Денисов поднял голову, откашлялся и ничего не ответил.
– Дмитрий, – обратился Ростов к лакею на облучке. – Ведь это у нас огонь?
– Так точно с и у папеньки в кабинете светится.
– Еще не ложились? А? как ты думаешь? Смотри же не забудь, тотчас достань мне новую венгерку, – прибавил Ростов, ощупывая новые усы. – Ну же пошел, – кричал он ямщику. – Да проснись же, Вася, – обращался он к Денисову, который опять опустил голову. – Да ну же, пошел, три целковых на водку, пошел! – закричал Ростов, когда уже сани были за три дома от подъезда. Ему казалось, что лошади не двигаются. Наконец сани взяли вправо к подъезду; над головой своей Ростов увидал знакомый карниз с отбитой штукатуркой, крыльцо, тротуарный столб. Он на ходу выскочил из саней и побежал в сени.
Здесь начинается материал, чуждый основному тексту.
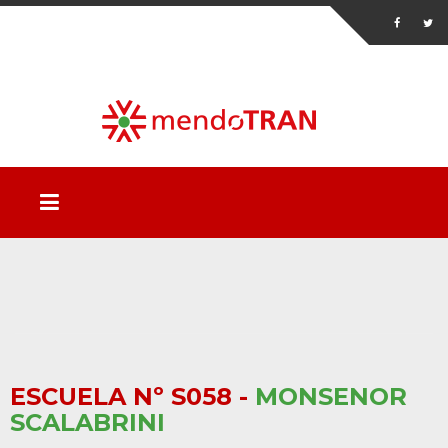
ESCUELA Nº S058 -
MONSENOR
SCALABRINI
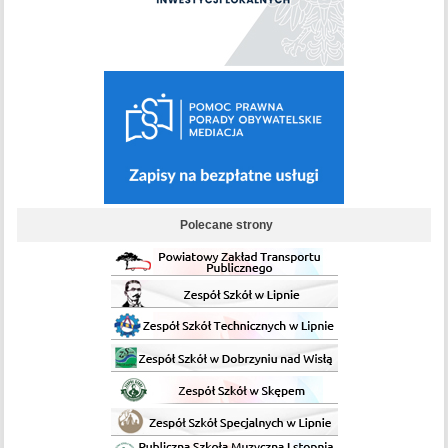
Polecane strony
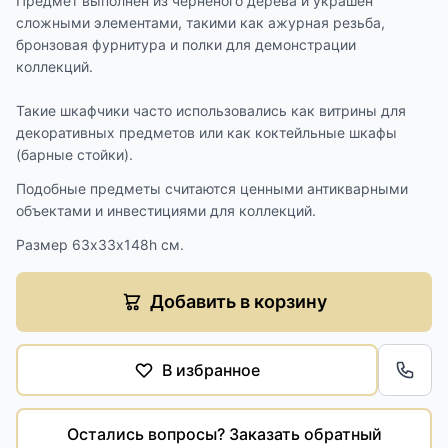
Предмет выполнен из черненого дерева и украшен
сложными элементами, такими как ажурная резьба,
бронзовая фурнитура и полки для демонстрации
коллекций.
Такие шкафчики часто использовались как витрины для
декоративных предметов или как коктейльные шкафы
(барные стойки).
Подобные предметы считаются ценными антикварными
объектами и инвестициями для коллекций.
Размер 63х33х148h см.
Добавить в корзину
В избранное
Обра
Остались вопросы? Заказать обратный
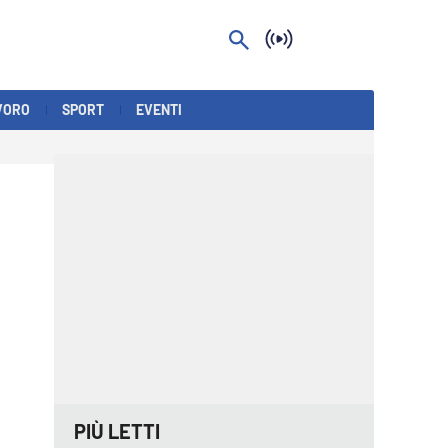
VORO
SPORT
EVENTI
PIÙ LETTI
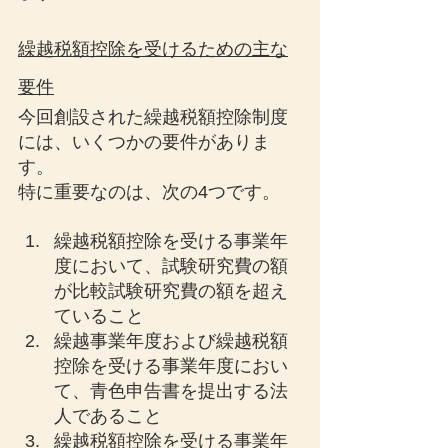
繰越税額控除を受けるための主な
要件
今回創設された繰越税額控除制度
には、いくつかの要件がありま
す。
特に重要なのは、次の4つです。
繰越税額控除を受ける事業年
度において、試験研究費の額
が比較試験研究費の額を超え
ていること
繰越事業年度および繰越税額
控除を受ける事業年度におい
て、青色申告書を提出する法
人であること
繰越税額控除を受ける事業年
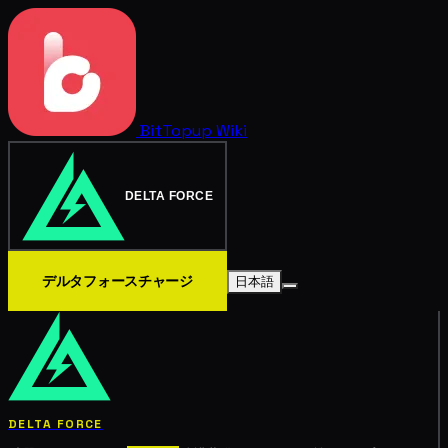
BitTopup
Wiki
DELTA FORCE
デルタフォースチャージ
日本語
DELTA FORCE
Дом также стоял неподвижно, нерадушно, как будто ему дела не было до того, кто приехал в него. В сенях никого не было. «Боже мой! все ли благополучно?» подумал Ростов, с замиранием сердца останавливаясь на минуту и тотчас пускаясь бежать дальше по сеням и знакомым, покривившимся ступеням. Всё та же дверная ручка замка, за нечистоту которой сердилась графиня, также слабо отворялась. В передней горела одна сальная свеча.